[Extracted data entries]
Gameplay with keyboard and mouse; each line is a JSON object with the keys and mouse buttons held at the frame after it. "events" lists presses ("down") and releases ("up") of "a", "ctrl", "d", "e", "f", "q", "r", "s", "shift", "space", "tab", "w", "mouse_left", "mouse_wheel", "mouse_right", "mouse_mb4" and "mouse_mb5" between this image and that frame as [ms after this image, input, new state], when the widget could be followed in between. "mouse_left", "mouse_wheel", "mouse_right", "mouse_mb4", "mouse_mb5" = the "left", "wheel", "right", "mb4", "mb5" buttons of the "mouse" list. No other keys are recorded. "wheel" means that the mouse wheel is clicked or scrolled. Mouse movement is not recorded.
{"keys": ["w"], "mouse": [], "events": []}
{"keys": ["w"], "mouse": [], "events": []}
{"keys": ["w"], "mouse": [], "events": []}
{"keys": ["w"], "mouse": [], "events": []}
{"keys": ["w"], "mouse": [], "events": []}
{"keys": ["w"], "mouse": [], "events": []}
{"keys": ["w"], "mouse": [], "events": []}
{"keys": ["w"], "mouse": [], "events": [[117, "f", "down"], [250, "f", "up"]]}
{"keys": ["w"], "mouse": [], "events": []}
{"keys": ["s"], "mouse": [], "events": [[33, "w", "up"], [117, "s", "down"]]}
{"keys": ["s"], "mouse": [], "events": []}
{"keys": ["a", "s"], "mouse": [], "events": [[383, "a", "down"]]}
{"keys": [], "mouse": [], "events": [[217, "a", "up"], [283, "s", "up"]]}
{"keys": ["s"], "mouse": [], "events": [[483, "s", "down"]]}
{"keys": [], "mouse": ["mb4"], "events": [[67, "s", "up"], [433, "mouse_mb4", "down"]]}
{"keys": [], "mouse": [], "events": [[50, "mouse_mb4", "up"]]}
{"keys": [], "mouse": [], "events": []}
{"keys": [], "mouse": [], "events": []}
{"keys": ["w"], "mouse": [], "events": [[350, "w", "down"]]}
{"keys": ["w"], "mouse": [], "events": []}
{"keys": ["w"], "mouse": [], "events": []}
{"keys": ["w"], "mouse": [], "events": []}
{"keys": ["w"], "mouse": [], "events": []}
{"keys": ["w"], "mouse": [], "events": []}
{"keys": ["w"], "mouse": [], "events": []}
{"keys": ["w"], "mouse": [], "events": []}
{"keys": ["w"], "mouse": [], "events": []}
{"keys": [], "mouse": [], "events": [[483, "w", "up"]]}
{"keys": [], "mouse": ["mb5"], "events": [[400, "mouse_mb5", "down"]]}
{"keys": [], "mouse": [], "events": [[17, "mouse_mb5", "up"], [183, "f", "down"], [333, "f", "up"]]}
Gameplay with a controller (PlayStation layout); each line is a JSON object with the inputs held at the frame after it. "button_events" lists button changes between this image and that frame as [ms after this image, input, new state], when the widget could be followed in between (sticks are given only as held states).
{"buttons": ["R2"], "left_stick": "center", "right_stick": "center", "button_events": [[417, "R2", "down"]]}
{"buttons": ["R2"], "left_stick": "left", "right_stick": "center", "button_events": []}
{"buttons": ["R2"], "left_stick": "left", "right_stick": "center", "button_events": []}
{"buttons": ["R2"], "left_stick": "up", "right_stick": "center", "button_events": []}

[ASSIGNED TASK]
Among the lines above, find those with the word "state". Copy them.

[WRITTEN SOLUTION]
Gameplay with keyboard and mouse; each line is a JSON object with the keys and mouse buttons held at the frame after it. "events" lists presses ("down") and releases ("up") of "a", "ctrl", "d", "e", "f", "q", "r", "s", "shift", "space", "tab", "w", "mouse_left", "mouse_wheel", "mouse_right", "mouse_mb4" and "mouse_mb5" between this image and that frame as [ms after this image, input, new state], when the widget could be followed in between. "mouse_left", "mouse_wheel", "mouse_right", "mouse_mb4", "mouse_mb5" = the "left", "wheel", "right", "mb4", "mb5" buttons of the "mouse" list. No other keys are recorded. "wheel" means that the mouse wheel is clicked or scrolled. Mouse movement is not recorded.
Gameplay with a controller (PlayStation layout); each line is a JSON object with the inputs held at the frame after it. "button_events" lists button changes between this image and that frame as [ms after this image, input, new state], when the widget could be followed in between (sticks are given only as held states).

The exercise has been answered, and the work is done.